JOB: Show every line of the data that contains the string "from".

(STUDY MATERIAL Opens)

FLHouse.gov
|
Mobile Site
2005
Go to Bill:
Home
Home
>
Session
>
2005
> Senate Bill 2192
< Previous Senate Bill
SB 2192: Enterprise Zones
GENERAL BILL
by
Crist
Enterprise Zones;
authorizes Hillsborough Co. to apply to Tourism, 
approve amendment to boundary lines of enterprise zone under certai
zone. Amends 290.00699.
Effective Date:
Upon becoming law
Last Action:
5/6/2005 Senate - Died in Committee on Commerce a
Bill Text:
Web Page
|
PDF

(STUDY MATERIAL Closes)
(STUDY MATERIAL Opens)

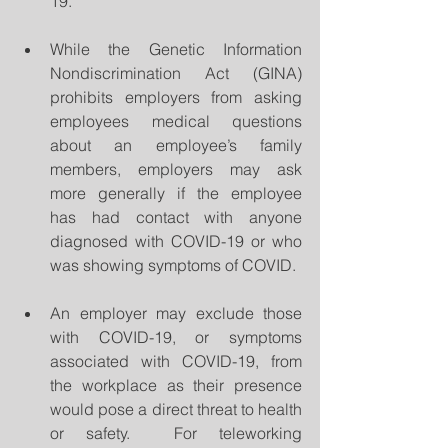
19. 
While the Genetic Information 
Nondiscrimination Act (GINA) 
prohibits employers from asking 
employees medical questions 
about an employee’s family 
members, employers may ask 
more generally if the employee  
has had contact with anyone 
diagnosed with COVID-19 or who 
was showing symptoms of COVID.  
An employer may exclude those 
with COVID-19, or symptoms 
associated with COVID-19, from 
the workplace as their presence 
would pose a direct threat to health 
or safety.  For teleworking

(STUDY MATERIAL Closes)
(STUDY MATERIAL Opens)

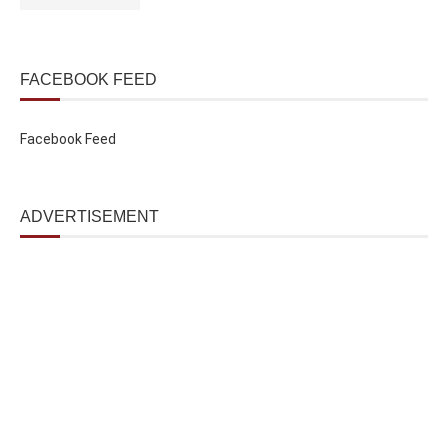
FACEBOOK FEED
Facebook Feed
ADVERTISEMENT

(STUDY MATERIAL Closes)

TASK ANSWER:
prohibits employers from asking 
associated with COVID-19, from 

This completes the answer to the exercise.